In fact, many people confuse sudden cardiac deaths with fatal heart attacks, but the terms are not synonymous. Heart attacks are caused by blood clots in the heart muscle. Sudden cardiac death occurs when the rhythm of the heart goes haywire, stopping the heart from pumping blood.

"In lay terms it's a wiring problem, not a plumbing problem," Krahn says.

"The lay perception that is quite common is that the heart stops. But in fact typically what happens is it beats so rapidly and chaotically that it can no longer pump blood. It doesn't have time to fill and empty properly."

The term for the dangerous rhythm is ventricular fibrillation. When it happens, there's little time to react.

"The issue is if you go into fibrillation, you have somewhere between five and 10 seconds to call for help. In effect, if your heart stops pumping blood, that's how long you have until you're out."

If someone is around to call for help and begin resuscitation — especially if there is an AED available — people can be brought back. But the younger the person, the more likely they are to be able to tolerate the period without oxygen and still recover. Krahn says people 50 and older rarely survive.

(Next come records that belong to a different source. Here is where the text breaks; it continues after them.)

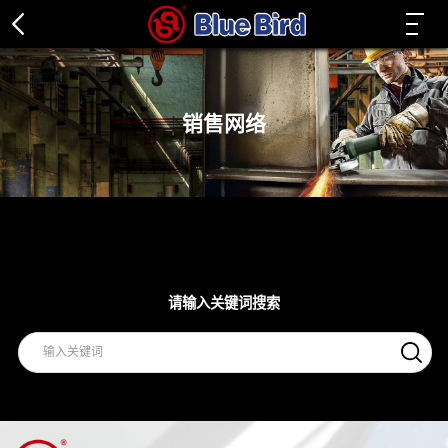
销售网络
请输入关键词搜索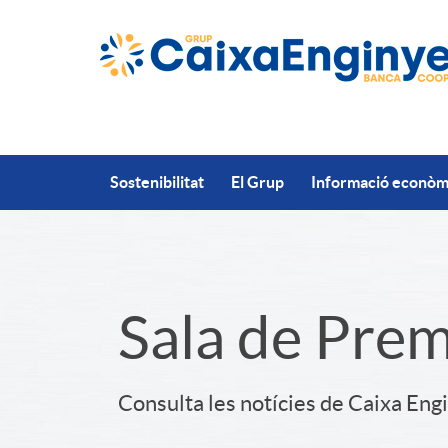
Salta al contingut principal
Sostenibilitat
El Grup
Informació econòmi
S
Sala de Pre
l
Consulta les notícies de Caixa Eng
i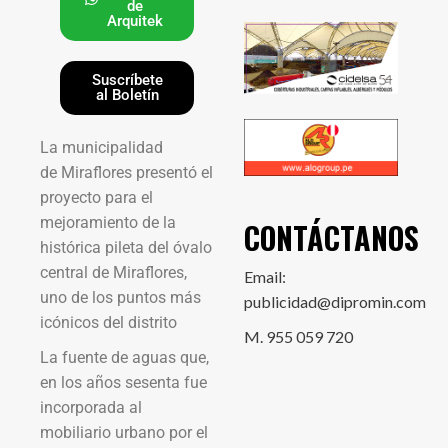
de
Arquitek
Suscríbete
al Boletín
La municipalidad
de Miraflores presentó el
proyecto para el
mejoramiento de la
CONTÁCTANOS
histórica pileta del óvalo
central de Miraflores,
Email:
uno de los puntos más
publicidad@dipromin.com
icónicos del distrito
M. 955 059 720
La fuente de aguas que,
en los años sesenta fue
incorporada al
mobiliario urbano por el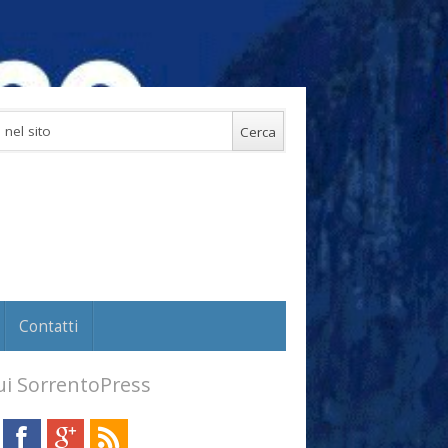
Contatti
i SorrentoPress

Krahn runs a clinic where he works with survivors of cardiac arrest. He also tests family members of people who have had a cardiac arrest. While medical science doesn't know all the things to look for to determine who is at risk of sudden cardiac death, some risk factors are know. And it is known the risk runs in families.

For instance, people with Long QT syndrome, a heart rhythm disorder, are at greater risk. Krahn says testing can check for electrical abnormalities in the heart.

People identified to be at higher risk of sudden cardiac death can be treated with drugs —beta-blockers and others — and in some cases may need to have an implantable defibrillator, a device like a pacemaker, which monitors the heart and when necessary restores normal rhythm by delivering small electric shocks.